Storms on the factory floor

ISO 22301 – threats & risks (Clause 8.2: Business impact analysis and risk assessment)

Even a well-run factory can face disruptions. Threats range from equipment failures to human mistakes to supply chain interruptions. Understanding these “storms” lets you prioritise continuity measures and reduce downtime risk.

Key risk categories

  1. Technical failures

    • Controllers, networks, servers, and sensors can fail. A single PLC or SCADA outage can halt production.

    • Checks: Are hardware redundancies and failover systems documented? Are critical updates applied?

    • Typical gaps: Single points of failure, undocumented device replacements, missed patch cycles.

  2. Environmental & physical incidents

    • Power outages, floods, fires, HVAC failures, or extreme temperatures can stop operations regardless of the systems themselves.

    • Checks: Are backup power systems tested? Are environmental monitoring and alerts operational? Are evacuation or shutdown procedures documented?

    • Typical gaps: Untested UPS/generator systems, missing environmental logs, unclear responsibility for physical safety.

  3. Human errors

    • Misconfiguration, procedural mistakes, or absence of key personnel can cause downtime or unsafe conditions.

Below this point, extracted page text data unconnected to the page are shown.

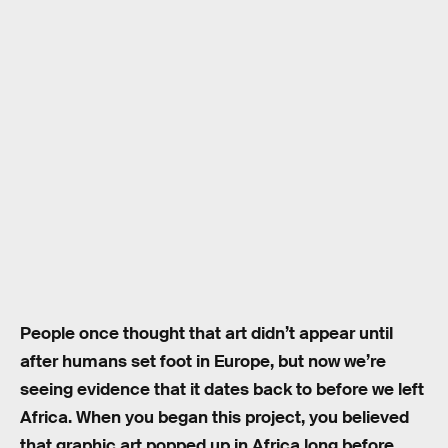
People once thought that art didn’t appear until
after humans set foot in Europe, but now we’re
seeing evidence that it dates back to before we left
Africa. When you began this project, you believed
that graphic art popped up in Africa long before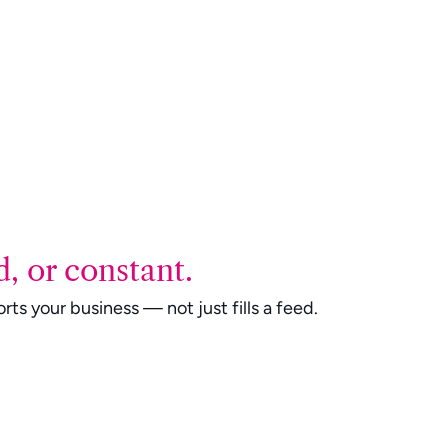
, or constant.
ts your business — not just fills a feed.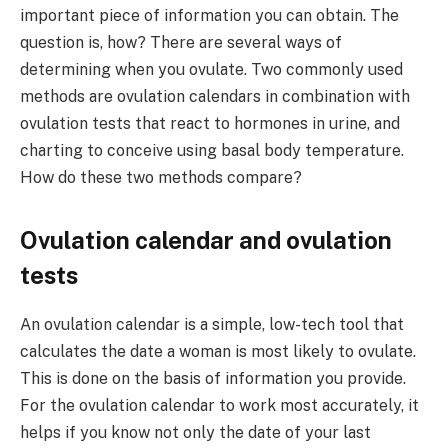
important piece of information you can obtain. The
question is, how? There are several ways of
determining when you ovulate. Two commonly used
methods are ovulation calendars in combination with
ovulation tests that react to hormones in urine, and
charting to conceive using basal body temperature.
How do these two methods compare?
Ovulation calendar and ovulation
tests
An ovulation calendar is a simple, low-tech tool that
calculates the date a woman is most likely to ovulate.
This is done on the basis of information you provide.
For the ovulation calendar to work most accurately, it
helps if you know not only the date of your last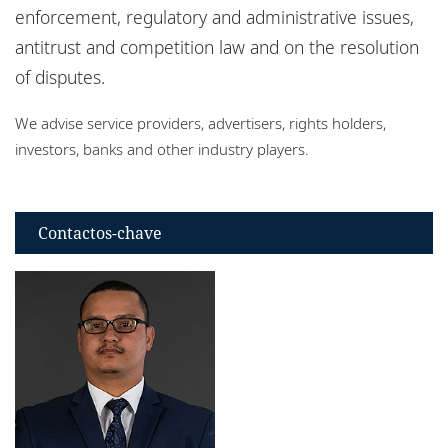
Escritórios
enforcement, regulatory and administrative issues,
antitrust and competition law and on the resolution
Eventos
of disputes.
Responsabilidade social corporativa
We advise service providers, advertisers, rights holders,
investors, banks and other industry players.
Contactos-chave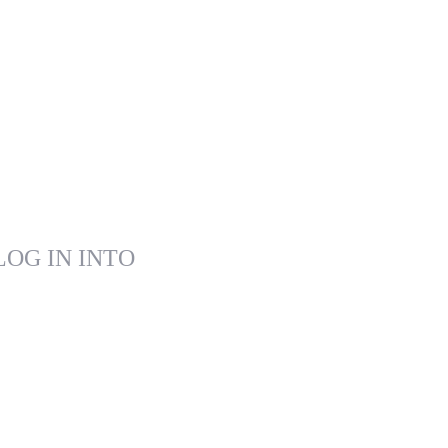
LOG IN INTO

    • Checks: Are procedures documented and understood? Is cross-training in place for critical roles?

    • Typical gaps: Outdated procedures, single-person dependencies, incomplete training records.

  4. Supply chain interruptions

    • Spares, maintenance contracts, and vendor services are often outsourced; delays can directly impact recovery time.

    • Checks: Are critical suppliers identified? Are alternative vendors or stockpiles planned?

    • Typical gaps: Dependencies on a single supplier, missing spare parts, undocumented vendor recovery times.

  5. Cyber incidents affecting OT

    • Malware, ransomware, or misconfigurations in OT or connected IT can stop production or compromise safety.

    • Checks: Are cyber resilience and recovery integrated into continuity planning? Are incidents mapped to operational impact?

    • Typical gaps: IT/OT continuity not aligned, lack of response procedures for cyber events, missing evidence of testing.

Threat analysis works in the rational domain: identify failure modes, assess impact, define recovery priorities. A threat register built from this process alone will be systematically incomplete in predictable ways. The emotional layer asks which threats are difficult to name. Single-person dependencies are chronically underrepresented not because they are rare but because naming them implicates colleagues. A key operator whose absence would extend recovery times significantly is a continuity risk; raising it in a planning session has social consequences. The political layer asks whose interests are served by a particular risk framing. A supply chain risk whose treatment requires investment by one department while the benefit accrues to production tends toward acceptance regardless of its actual likelihood. An unusually high proportion of accepted risks in areas under one team’s control is worth examining for incentive misalignment before finalising the threat register.

Each threat category is also a test scenario. A technical failure can be run as a controlled failover test to verify that redundancy assumptions hold. An environmental incident can be walked through in a tabletop to check whether backup power and emergency procedures are accessible under time pressure. A cyber incident can be run as a PoC or red team exercise against a staging environment to verify that IT/OT continuity assumptions reflect what an actual compromise would look like. Threat categories that have only been planned for, and never tested against, remain assumptions about how the factory will behave.

Executive gap‑spotting

  • Impact analysis: Are all threats assessed in terms of operational, safety, and financial impact?

  • Recovery priorities: Are critical functions clearly identified and prioritised for rapid restoration?

  • Cross-dependencies: Are IT, OT, supply chain, and vendor dependencies mapped to avoid cascading failures?

  • Historical lessons: Are past incidents and near-misses documented and used to improve resilience planning?

  • Residual risk: Are threats with high likelihood or impact mitigated, and is any remaining risk understood by management?

Picture each “storm” hitting your factory. Could your operations continue? Could your teams act quickly and effectively? Anything you hesitate on is a gap worth examining.

When an incident or exercise reveals a gap that also appeared in a previous cycle after a corrective action was applied, the corrective action addressed the surface condition but left an assumption intact. The question worth asking is not why the corrective action failed but what the organisation believed about this control’s operating conditions that made the recurrence seem impossible.